■ **PAGE**:
···

Decrease in coverage. After the first Policy year and before the Policy’s maturity date, you may request a reduction in the specified amount of coverage, but not below certain minimums. After any decrease, the death benefit must be at least the greater of:

 

   

$100,000; and

 

   

any minimum amount which is necessary for the Policy to continue to meet the federal tax law definition of life insurance.

We will apply any decrease in coverage as of the monthly deduction day (see “Monthly deduction days”) following the valuation date we receive the request.

The decrease in coverage is applied in the following order:

 

   

Against the specified amount provided by the most recent increase;

 

   

Against the next most recent increases successively;

 

   

Against the specified amount provided under your original application.

We will deduct from your accumulation value any surrender charge that is due on account of the decrease. If there is not sufficient accumulation value to pay the surrender charge at the time you request a reduction, the decrease will not be allowed.

···

■ **Stored data entries**:
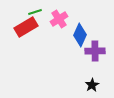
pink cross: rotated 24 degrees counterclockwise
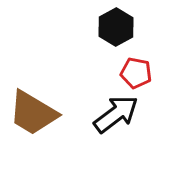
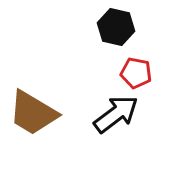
black hexagon: rotated 18 degrees counterclockwise
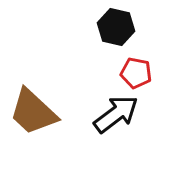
brown trapezoid: moved 1 px up; rotated 12 degrees clockwise
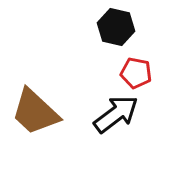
brown trapezoid: moved 2 px right
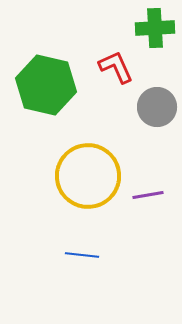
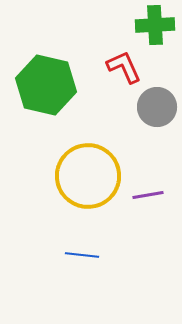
green cross: moved 3 px up
red L-shape: moved 8 px right
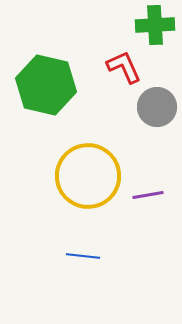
blue line: moved 1 px right, 1 px down
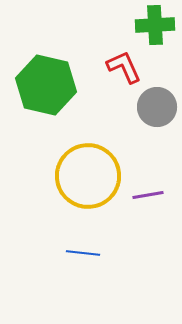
blue line: moved 3 px up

···

■ **INSTRUCTIONS FOR THE TASK**:
Answer these questions from the passage on decreasing coverage.
(a) What dollar figure is one of the minimums the death benefit must meet after a decrease?
(b) Against what is a decrease in coverage applied first?
(c) What happens if there is not enough accumulation value to pay the surrender charge when a reduction is requested?
The records are material separate from the passage on decreasing coverage.

■ **ANSWER TO THE PROBLEM**:
(a) $100,000.
(b) Against the specified amount provided by the most recent increase.
(c) The decrease will not be allowed.